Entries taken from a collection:
'''
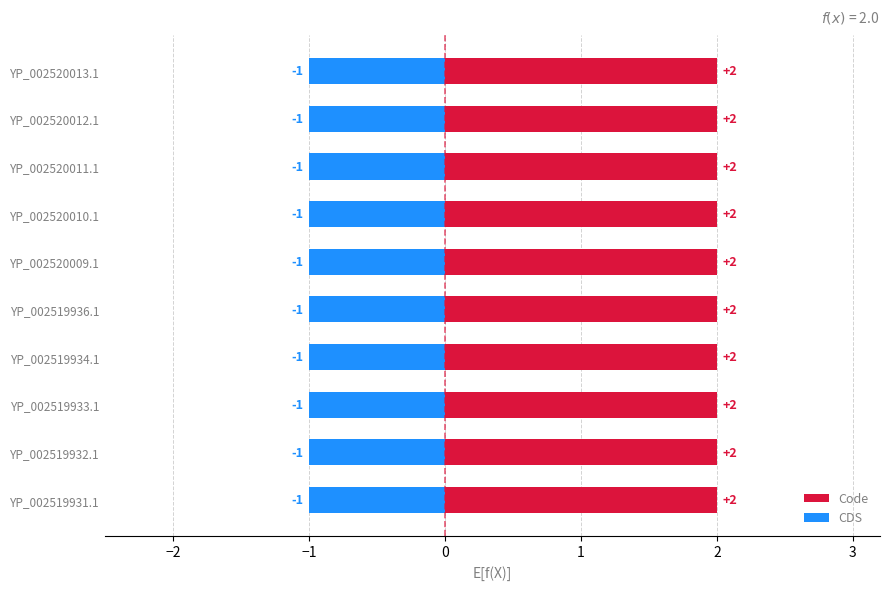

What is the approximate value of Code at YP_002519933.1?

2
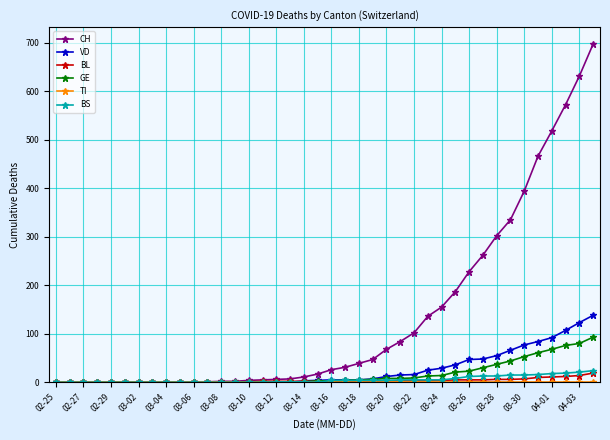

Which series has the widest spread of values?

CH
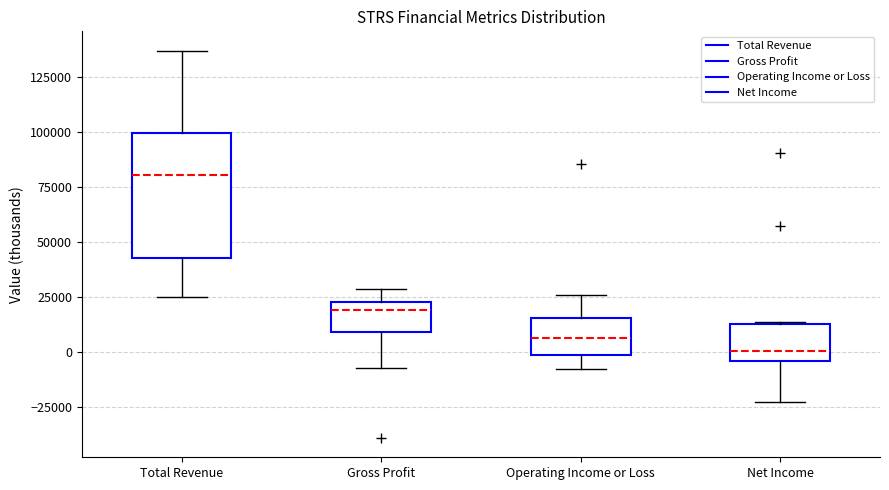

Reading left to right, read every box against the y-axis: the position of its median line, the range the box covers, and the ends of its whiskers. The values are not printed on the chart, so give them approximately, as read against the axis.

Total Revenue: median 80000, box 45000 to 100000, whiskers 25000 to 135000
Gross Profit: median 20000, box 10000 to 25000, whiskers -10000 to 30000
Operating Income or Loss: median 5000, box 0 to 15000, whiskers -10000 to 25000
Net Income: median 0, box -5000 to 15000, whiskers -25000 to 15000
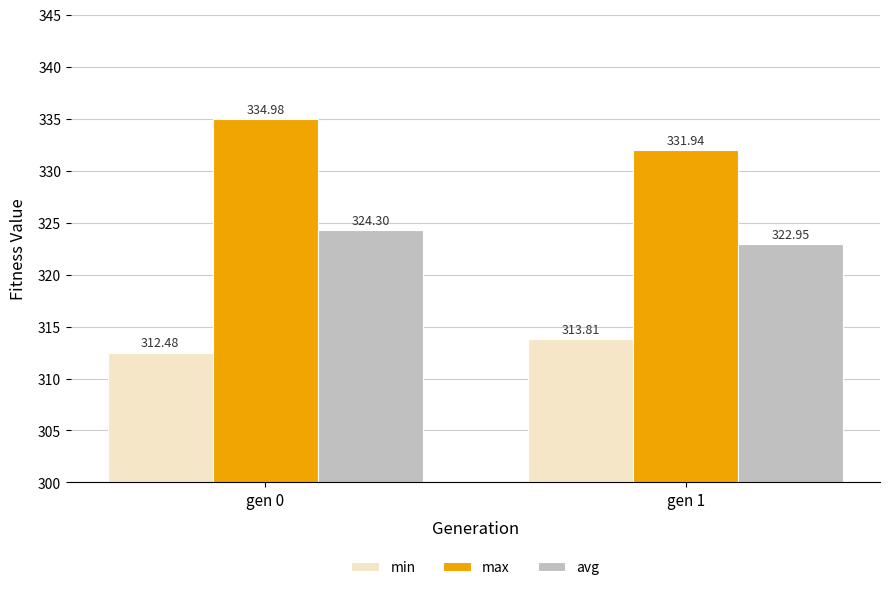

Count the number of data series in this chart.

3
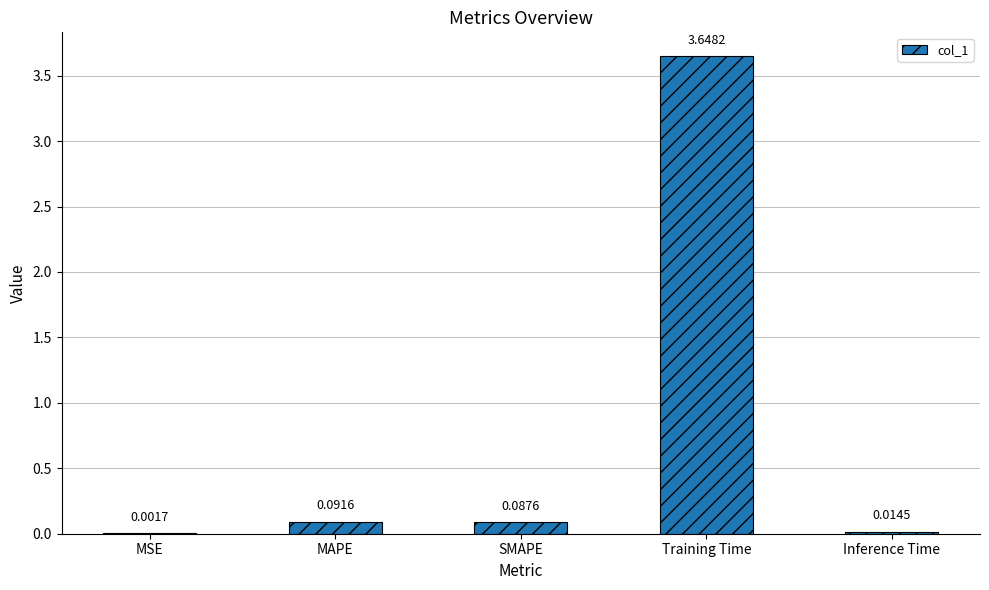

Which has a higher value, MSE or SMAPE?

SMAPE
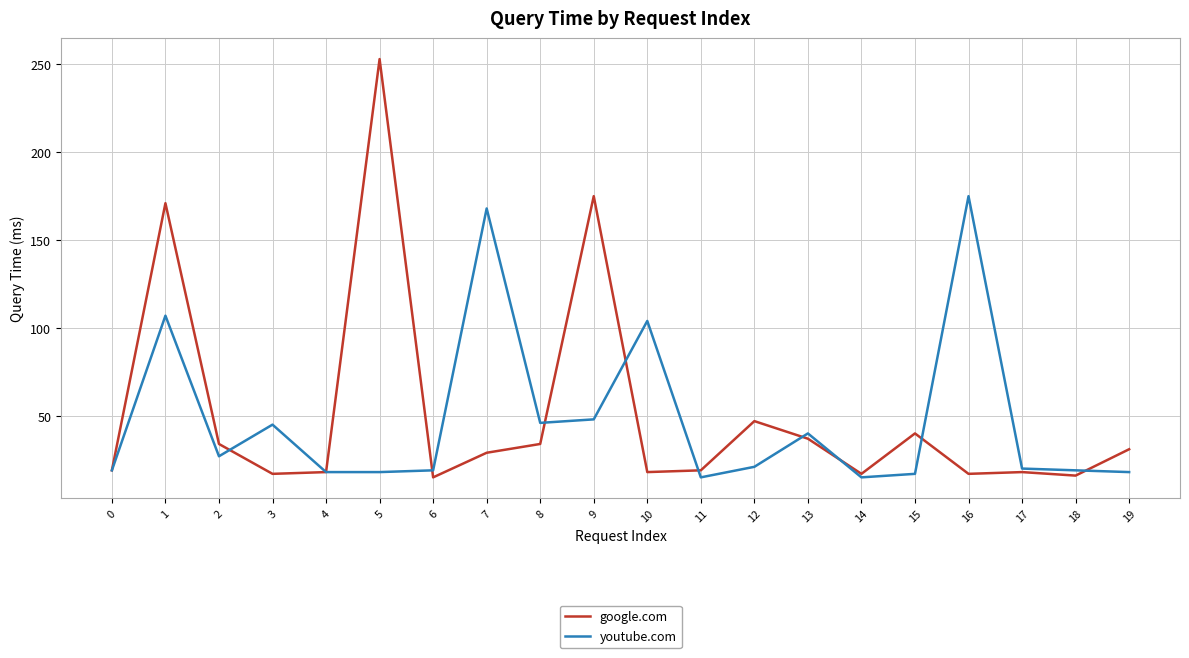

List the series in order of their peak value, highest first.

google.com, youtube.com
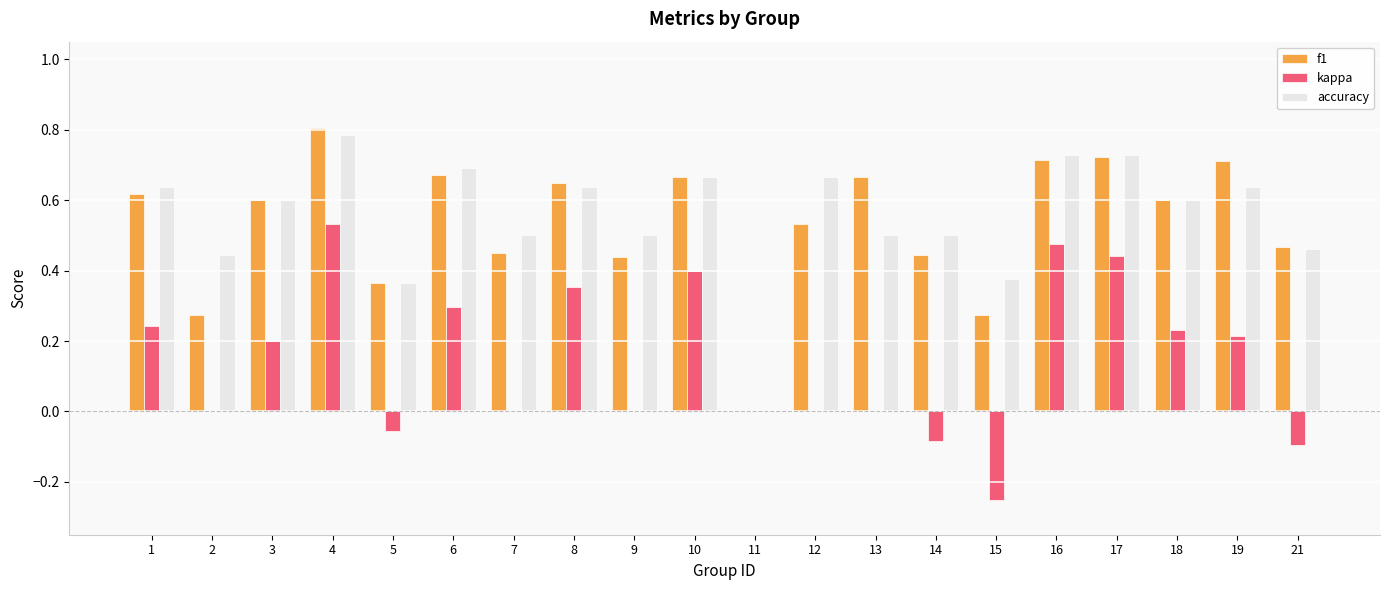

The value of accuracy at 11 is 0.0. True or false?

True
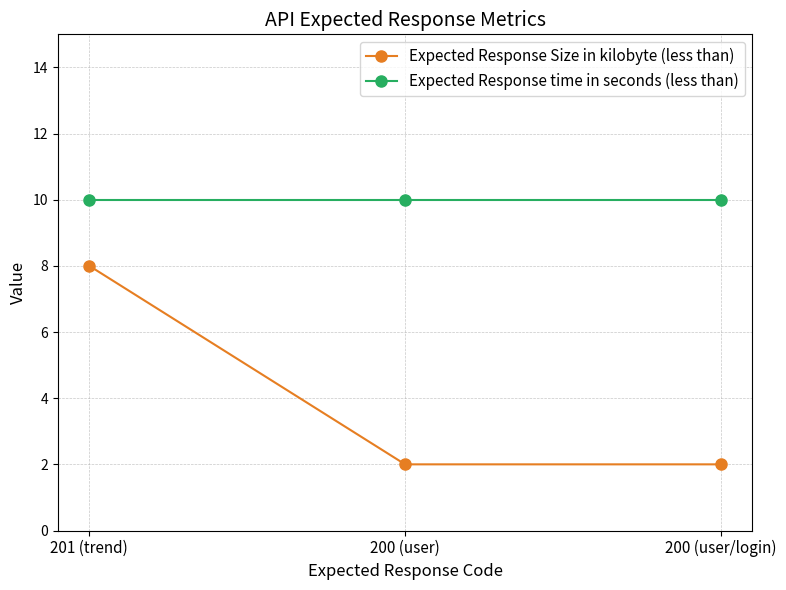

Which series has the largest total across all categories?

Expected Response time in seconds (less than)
'''
> **WHAT TO DO**: Give every line of the data from the one containing "Reading left to" down to the end as a numbered list, skipping blank lines and leaving out the pictures.

> **YOUR SOLUTION**:
1. Reading left to right, read every box against the y-axis: the position of its median line, the range the box covers, and the ends of its whiskers. The values are not printed on the chart, so give them approximately, as read against the axis.
2. Total Revenue: median 80000, box 45000 to 100000, whiskers 25000 to 135000
3. Gross Profit: median 20000, box 10000 to 25000, whiskers -10000 to 30000
4. Operating Income or Loss: median 5000, box 0 to 15000, whiskers -10000 to 25000
5. Net Income: median 0, box -5000 to 15000, whiskers -25000 to 15000
6. Count the number of data series in this chart.
7. 3
8. Which has a higher value, MSE or SMAPE?
9. SMAPE
10. List the series in order of their peak value, highest first.
11. google.com, youtube.com
12. The value of accuracy at 11 is 0.0. True or false?
13. True
14. Which series has the largest total across all categories?
15. Expected Response time in seconds (less than)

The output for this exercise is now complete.